Many of the parents who don't like thinking about their kids having premarital sex are people who did have premarital sex themselves, and have decided their kids need to be held to a higher standard than they were able to achieve. It creates some weird family communication and alot of deception and silence around something that should be an open conversation topic with your children, for their physical and emotional health.
Anonymous wrote:This is a way too much involvement for such young people. Sex is the least of it.
Anonymous wrote:OP think its good that you spoke up. The other mother knows your feelings and I am sure will make more of an effort to watch over them. 16 is still very young and while some are very casual about them having sex, I would not be so quick to assume "its par for the course". I would also have a sit down with my daughter about how you expect her to behave. She is half the equation and if her bf suggest something hopefully she will know better than to engage out of respect to you and his family.
Hope it all goes well. My daughter is 17 and has an 18 bf, she goes skiing with them twice a year (2 years now) but his parents are so strict, that I don't even have to ask!
Anonymous wrote:If your daughter has been dating a boy (a year older) for a year, they are having sex. They just are. They will also have sex at the beach house. Trust me. That will be happening, regardless of what you or the mother think or do.
The horse has left the barn.
You say that you have a hunch that they are sexually active. Please talk to your daughter directly about this. She may be hesitant to talk to you because of your conservative views. Your daughter's health and your ability to communicate with her need to come first. Set your views aside for a bit and just talk and listen.

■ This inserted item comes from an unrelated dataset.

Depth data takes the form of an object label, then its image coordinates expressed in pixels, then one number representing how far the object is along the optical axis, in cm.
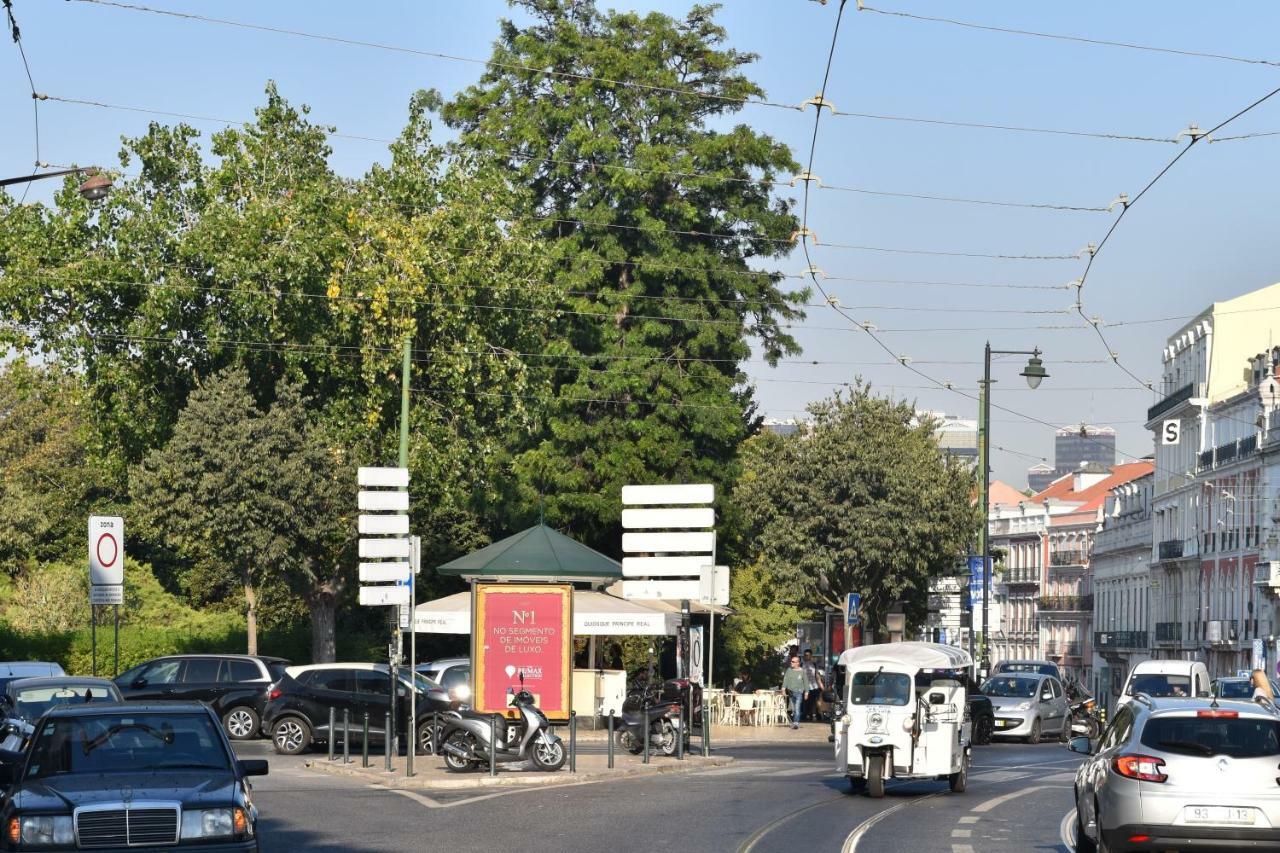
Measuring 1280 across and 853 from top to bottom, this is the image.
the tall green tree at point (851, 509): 5478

She needs to be on birth control or she WILL get pregnant if they are having sex. Then she will have some decisions to make which are far more difficult than if she should go away for a weekend to the beach house.
Don't put pressure on another family to provide alot of supervision or to adhere to your morality for your daughter. If she goes, she will be having sex. If she does not go, she won't be having sex (this weekend). Be realistic.
The other mother probably feels that the horse has left the barn, and does not understand why you are suddenly concerned about supervision since the the kids are already having sex.
This is a silly comment with no disrespect. Do not assume ALL kids who have had a bf for one year are having sex. WRONG. My daughter is one such example. She has had a bf for over a year and they both are in agreement of not having sex before marriage. Its a personal choice and while mainstream media might play it up that its "the thing to do" I assure you many kids are not sexually active at 16. So lets be realistic here. So, not ALL the horses have left the barn![]()
Second, the OP has every right to "put pressure" on the host family for the rules that will be applied during her stay. If for whatever reason the host family was not comfortable wiht what she suggested, it is my guess they would have said as much. I do not think the morality of her daughter is in question here, it is more a matter of common sense and respect for how one behaves when staying as a guest. Do not be so black and white that if she goes they are having sex. That is hogwash.
And I don't think any of us can comment on that the mother thinks the OP is suddenly showing concern, with the implication being that she wasn't concerned before. Much of your comment was completely unfounded and purely speculative.